■ **Exercise objective**: When transcribing the entries, keep each one exactly as it is.

■ **Recorded information**:
== == ==

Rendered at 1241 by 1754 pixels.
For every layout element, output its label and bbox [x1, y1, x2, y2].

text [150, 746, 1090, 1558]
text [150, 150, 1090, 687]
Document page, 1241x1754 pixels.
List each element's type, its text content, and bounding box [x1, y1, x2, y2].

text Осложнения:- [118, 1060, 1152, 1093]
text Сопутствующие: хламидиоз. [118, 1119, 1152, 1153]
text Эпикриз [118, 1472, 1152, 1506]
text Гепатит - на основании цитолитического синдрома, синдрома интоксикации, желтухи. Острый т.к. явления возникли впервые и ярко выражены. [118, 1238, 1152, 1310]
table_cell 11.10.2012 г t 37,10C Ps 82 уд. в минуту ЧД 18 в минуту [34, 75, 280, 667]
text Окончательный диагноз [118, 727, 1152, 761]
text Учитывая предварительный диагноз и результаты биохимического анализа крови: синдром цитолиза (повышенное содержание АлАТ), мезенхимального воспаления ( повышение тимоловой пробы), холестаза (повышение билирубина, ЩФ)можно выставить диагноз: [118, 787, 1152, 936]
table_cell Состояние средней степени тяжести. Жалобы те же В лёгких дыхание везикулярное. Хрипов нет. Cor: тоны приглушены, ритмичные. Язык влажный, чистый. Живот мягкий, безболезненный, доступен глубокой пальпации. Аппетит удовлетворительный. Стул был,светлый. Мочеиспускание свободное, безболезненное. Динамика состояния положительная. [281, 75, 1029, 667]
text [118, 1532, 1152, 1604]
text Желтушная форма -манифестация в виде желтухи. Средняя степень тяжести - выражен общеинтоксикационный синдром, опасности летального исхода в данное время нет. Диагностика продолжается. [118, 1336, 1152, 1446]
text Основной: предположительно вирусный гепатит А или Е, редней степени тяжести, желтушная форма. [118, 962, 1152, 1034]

== == ==

■ **Expected output**:
Rendered at 1241 by 1754 pixels.
For every layout element, output its label and bbox [x1, y1, x2, y2].

text [150, 746, 1090, 1558]
text [150, 150, 1090, 687]
Document page, 1241x1754 pixels.
List each element's type, its text content, and bounding box [x1, y1, x2, y2].

text Осложнения:- [118, 1060, 1152, 1093]
text Сопутствующие: хламидиоз. [118, 1119, 1152, 1153]
text Эпикриз [118, 1472, 1152, 1506]
text Гепатит - на основании цитолитического синдрома, синдрома интоксикации, желтухи. Острый т.к. явления возникли впервые и ярко выражены. [118, 1238, 1152, 1310]
table_cell 11.10.2012 г t 37,10C Ps 82 уд. в минуту ЧД 18 в минуту [34, 75, 280, 667]
text Окончательный диагноз [118, 727, 1152, 761]
text Учитывая предварительный диагноз и результаты биохимического анализа крови: синдром цитолиза (повышенное содержание АлАТ), мезенхимального воспаления ( повышение тимоловой пробы), холестаза (повышение билирубина, ЩФ)можно выставить диагноз: [118, 787, 1152, 936]
table_cell Состояние средней степени тяжести. Жалобы те же В лёгких дыхание везикулярное. Хрипов нет. Cor: тоны приглушены, ритмичные. Язык влажный, чистый. Живот мягкий, безболезненный, доступен глубокой пальпации. Аппетит удовлетворительный. Стул был,светлый. Мочеиспускание свободное, безболезненное. Динамика состояния положительная. [281, 75, 1029, 667]
text [118, 1532, 1152, 1604]
text Желтушная форма -манифестация в виде желтухи. Средняя степень тяжести - выражен общеинтоксикационный синдром, опасности летального исхода в данное время нет. Диагностика продолжается. [118, 1336, 1152, 1446]
text Основной: предположительно вирусный гепатит А или Е, редней степени тяжести, желтушная форма. [118, 962, 1152, 1034]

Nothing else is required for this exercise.